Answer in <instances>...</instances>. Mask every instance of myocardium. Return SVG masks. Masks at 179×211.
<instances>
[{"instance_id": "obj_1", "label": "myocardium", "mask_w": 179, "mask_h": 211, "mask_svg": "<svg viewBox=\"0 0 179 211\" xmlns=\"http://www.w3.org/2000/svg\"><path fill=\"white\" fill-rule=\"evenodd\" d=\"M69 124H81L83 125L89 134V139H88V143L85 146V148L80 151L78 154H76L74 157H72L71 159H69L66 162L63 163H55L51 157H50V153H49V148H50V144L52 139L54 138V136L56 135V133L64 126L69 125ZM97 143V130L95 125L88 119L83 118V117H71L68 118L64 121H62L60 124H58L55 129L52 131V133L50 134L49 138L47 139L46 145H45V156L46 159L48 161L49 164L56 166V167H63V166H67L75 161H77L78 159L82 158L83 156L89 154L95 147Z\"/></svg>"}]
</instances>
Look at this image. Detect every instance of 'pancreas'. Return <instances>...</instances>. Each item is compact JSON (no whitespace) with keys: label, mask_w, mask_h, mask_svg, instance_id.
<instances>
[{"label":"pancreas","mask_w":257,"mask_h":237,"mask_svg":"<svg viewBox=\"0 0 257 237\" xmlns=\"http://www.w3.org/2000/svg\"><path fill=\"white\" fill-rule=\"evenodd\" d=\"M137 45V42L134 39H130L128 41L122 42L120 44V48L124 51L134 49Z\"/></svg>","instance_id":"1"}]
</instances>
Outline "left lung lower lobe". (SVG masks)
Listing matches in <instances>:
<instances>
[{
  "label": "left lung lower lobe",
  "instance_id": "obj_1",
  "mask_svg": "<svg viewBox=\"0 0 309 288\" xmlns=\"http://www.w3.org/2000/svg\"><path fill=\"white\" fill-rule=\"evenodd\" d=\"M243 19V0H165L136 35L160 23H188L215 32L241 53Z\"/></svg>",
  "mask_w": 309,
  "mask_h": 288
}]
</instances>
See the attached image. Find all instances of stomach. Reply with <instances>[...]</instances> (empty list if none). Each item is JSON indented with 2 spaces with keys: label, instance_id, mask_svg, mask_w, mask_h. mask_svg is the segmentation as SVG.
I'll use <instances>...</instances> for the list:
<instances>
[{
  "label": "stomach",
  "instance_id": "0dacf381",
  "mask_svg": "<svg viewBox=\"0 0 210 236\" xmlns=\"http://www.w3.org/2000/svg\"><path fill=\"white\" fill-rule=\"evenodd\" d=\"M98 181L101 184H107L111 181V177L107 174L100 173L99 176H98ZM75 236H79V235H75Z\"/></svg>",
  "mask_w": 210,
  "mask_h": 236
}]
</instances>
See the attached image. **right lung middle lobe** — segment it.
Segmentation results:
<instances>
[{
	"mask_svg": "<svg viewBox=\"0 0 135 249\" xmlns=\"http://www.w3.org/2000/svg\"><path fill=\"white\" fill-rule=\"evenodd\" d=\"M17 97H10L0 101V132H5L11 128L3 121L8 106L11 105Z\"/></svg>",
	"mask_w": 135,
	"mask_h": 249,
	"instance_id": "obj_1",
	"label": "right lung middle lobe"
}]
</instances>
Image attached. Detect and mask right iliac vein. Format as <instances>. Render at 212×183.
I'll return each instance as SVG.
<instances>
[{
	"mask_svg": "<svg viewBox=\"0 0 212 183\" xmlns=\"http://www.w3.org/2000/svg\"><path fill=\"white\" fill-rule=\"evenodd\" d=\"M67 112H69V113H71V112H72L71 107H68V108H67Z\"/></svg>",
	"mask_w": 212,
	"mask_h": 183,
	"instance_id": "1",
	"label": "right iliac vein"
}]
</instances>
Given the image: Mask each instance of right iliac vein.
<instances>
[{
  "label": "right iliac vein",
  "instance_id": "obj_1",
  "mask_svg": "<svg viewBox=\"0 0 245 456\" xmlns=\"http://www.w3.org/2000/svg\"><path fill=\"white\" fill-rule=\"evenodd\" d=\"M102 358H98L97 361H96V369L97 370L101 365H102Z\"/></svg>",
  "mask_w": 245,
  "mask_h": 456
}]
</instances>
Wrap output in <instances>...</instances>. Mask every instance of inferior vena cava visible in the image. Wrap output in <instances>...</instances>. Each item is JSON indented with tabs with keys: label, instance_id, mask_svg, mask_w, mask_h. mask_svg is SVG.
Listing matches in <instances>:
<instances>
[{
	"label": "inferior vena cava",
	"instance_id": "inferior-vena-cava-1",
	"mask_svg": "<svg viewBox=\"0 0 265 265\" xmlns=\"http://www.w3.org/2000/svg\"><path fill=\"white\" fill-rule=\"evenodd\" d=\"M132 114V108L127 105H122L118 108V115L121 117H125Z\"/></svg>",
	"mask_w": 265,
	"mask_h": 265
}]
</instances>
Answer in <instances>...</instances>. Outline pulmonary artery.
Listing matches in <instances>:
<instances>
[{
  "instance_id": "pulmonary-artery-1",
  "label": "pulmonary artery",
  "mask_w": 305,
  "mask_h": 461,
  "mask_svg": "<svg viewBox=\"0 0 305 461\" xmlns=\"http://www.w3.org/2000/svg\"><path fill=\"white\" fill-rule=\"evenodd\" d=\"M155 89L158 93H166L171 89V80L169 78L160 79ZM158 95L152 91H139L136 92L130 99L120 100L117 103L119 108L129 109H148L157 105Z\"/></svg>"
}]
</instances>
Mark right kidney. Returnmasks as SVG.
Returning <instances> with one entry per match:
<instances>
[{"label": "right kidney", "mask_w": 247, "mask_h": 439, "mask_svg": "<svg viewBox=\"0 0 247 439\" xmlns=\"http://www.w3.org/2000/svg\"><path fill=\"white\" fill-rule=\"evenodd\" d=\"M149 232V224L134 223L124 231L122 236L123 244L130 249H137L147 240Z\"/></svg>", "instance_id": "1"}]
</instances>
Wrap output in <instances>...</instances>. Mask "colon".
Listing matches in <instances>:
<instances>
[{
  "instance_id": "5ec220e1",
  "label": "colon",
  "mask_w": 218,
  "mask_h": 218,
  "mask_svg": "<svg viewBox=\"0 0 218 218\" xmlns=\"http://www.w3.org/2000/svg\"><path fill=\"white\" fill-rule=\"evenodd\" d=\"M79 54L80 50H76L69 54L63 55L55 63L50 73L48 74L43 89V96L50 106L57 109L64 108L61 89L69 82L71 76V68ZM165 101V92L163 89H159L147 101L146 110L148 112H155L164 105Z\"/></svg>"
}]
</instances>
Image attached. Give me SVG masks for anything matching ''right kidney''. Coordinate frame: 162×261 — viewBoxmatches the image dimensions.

=-=-=

## What you are asked to do
Gather each line of the items above that contains the string "pancreas", and copy each line in full. Case counts.

## The output
Look at this image. Detect every instance of 'pancreas'. Return <instances>...</instances>. Each item is compact JSON (no whitespace) with keys: label, mask_w, mask_h, mask_svg, instance_id.
[{"label":"pancreas","mask_w":257,"mask_h":237,"mask_svg":"<svg viewBox=\"0 0 257 237\" xmlns=\"http://www.w3.org/2000/svg\"><path fill=\"white\" fill-rule=\"evenodd\" d=\"M137 45V42L134 39H130L128 41L122 42L120 44V48L124 51L134 49Z\"/></svg>","instance_id":"1"}]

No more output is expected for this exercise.